- **TESTO DI PARTENZA**
= = = =
La Federazione Russa, membro permanente del Consiglio di Sicurezza dell’Onu, con la distopica pretesa di un "diritto storico" alla riunificazione di popolazioni perdute ha rinnegato il diritto internazionale violando la sovranità dell’Ucraina e l’obbligo posto dalla Carta delle Nazioni Unite di risolvere le controversie internazionali con mezzi pacifici. La condanna per la guerra intrapresa da Mosca è stata ribadita da diverse Risoluzioni dell’Assemblea Generale delle Nazioni Unite (a cominciare dalla Un A/ES-II/L.1 del 1° marzo 2022) e da una pronuncia della Corte internazionale di giustizia (Order Ukraine v. Russian Federation 182 Icj, 16.3.2022).
Lo stesso Putin è colpito da un ordine di arresto per il trasferimento forzato di minori ucraini emesso dalla Corte penale internazionale, che sta indagando su altri crimini di guerra come i bombardamenti indiscriminati e il massacro di Buča. Ciò posto, nei giorni successivi all’intervista concessa da Putin alcuni analisti si sono lanciati in ottimistiche interpretazioni su una propensione russa al negoziato. Ma a non smentire l’ambiguità dei proclami russi è intervenuto il ministro degli Esteri Lavrov con le sue precisazioni alla Duma di Stato. In un primo passaggio ha detto: «Rimaniamo aperti a una soluzione politica e diplomatica basata sulla presa in considerazione dei nostri interessi legittimi e delle realtà che si sono sviluppate nel corso di molti anni e che ora hanno portato alla situazione attuale».
Poi ha indicato: «Tuttavia, in assenza di proposte serie da parte di coloro che ci hanno dichiarato guerra e della loro riluttanza a tenere conto dei nostri interessi o delle realtà sul terreno, non sarà ancora possibile parlare al tavolo delle trattative. Nessuna di queste opzioni è visibile». Come dire, in sostanza: se l’Ucraina non rinuncia ai territori occupati e all’ingresso nella Nato, non se ne fa nulla. Come è noto, Zelensky ha ritenuto di non estendere alla Russia l’iniziativa avviata con altri 80 paesi per un’ ipotesi di negoziato basato sul "piano dei dieci punti" che dovrebbe essere presentato ad una Conferenza per la pace convocata dalla Svizzera rimasta ufficialmente neutrale.
In questa fase il percorso è ancora molto arduo, anche perché rimangono problematici i punti 5. Carta delle Nazioni Unite e integrità territoriale dell’Ucraina, 6. Truppe russe e ostilità, e 7. Giustizia. Sono i punti che nella formulazione dell’Ucraina prevedono il completo ritiro di tutti i territori occupati dalla Russia (dove sembra volersi includere anche quelli occupati prima del 2022, in Donbass e Crimea) e la costituzione di un Tribunale speciale per perseguire il crimine di aggressione e assicurare una giustizia riparativa.
= = = =
- **DATI ESTRATTI**

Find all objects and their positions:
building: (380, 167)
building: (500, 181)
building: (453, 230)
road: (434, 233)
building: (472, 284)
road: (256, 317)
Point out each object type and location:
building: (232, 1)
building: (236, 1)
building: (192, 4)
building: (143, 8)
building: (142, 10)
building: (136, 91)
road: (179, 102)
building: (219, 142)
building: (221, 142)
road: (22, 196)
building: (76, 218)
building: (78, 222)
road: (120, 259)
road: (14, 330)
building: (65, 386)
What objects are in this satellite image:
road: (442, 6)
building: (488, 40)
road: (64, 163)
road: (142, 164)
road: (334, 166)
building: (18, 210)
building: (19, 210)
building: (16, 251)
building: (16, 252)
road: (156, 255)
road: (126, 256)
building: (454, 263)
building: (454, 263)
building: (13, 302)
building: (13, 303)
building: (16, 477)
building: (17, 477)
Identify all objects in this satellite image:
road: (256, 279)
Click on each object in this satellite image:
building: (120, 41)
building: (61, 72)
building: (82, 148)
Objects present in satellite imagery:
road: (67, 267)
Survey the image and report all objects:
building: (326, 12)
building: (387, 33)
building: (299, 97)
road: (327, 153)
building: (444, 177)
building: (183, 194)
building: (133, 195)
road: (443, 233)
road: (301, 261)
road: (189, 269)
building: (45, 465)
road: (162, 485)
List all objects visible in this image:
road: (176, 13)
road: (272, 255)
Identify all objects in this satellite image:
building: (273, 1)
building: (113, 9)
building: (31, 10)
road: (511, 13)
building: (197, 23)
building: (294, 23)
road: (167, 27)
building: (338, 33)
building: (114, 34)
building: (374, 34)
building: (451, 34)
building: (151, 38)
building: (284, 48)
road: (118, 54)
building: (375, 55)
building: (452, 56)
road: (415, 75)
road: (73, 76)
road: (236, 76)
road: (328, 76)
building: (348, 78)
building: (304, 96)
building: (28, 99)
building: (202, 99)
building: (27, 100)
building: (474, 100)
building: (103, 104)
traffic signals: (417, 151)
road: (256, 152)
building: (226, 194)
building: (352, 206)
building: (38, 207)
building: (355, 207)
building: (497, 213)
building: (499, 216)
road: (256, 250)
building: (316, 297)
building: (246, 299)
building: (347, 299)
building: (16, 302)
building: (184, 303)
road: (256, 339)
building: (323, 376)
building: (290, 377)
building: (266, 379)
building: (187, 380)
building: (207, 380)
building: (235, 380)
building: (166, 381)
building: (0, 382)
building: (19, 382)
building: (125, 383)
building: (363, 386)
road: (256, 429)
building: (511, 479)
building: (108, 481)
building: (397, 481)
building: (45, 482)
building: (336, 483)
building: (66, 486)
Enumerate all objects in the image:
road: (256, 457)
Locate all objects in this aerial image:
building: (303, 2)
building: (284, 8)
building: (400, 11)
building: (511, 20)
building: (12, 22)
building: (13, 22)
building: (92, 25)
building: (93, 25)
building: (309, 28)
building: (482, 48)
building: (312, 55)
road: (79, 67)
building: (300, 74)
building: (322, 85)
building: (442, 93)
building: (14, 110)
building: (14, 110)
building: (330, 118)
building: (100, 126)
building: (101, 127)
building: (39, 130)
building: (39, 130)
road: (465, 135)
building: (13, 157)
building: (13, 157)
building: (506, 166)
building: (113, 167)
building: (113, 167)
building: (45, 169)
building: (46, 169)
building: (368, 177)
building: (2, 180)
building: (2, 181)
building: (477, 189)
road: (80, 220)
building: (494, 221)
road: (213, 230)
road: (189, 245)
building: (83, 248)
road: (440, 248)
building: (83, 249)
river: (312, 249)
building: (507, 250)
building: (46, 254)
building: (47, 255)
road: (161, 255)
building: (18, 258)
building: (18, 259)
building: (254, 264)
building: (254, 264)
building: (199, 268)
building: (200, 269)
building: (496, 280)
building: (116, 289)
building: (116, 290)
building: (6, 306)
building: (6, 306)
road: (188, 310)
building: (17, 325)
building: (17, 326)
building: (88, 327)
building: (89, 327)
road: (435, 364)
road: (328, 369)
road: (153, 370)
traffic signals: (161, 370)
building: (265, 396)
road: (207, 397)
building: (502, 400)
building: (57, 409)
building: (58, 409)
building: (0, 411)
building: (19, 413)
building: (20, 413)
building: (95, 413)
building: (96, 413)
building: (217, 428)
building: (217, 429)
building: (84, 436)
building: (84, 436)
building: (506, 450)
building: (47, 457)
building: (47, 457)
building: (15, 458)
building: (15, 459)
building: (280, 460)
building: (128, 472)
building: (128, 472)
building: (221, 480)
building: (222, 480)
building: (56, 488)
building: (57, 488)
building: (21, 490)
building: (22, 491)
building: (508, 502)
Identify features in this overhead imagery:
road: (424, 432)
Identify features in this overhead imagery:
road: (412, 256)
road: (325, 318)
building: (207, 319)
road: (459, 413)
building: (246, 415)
= = = =
Rispondi alle tre domande seguenti sul brano riguardante la guerra in Ucraina.
1. Quale corte ha emesso un ordine di arresto contro Putin e per quale motivo?
2. Quale paese ha convocato la Conferenza per la pace?
3. Con quanti altri paesi Zelensky ha avviato l'iniziativa per un'ipotesi di negoziato?

- **SOLUZIONE**
1. La Corte penale internazionale, per il trasferimento forzato di minori ucraini.
2. La Svizzera.
3. Con altri 80 paesi.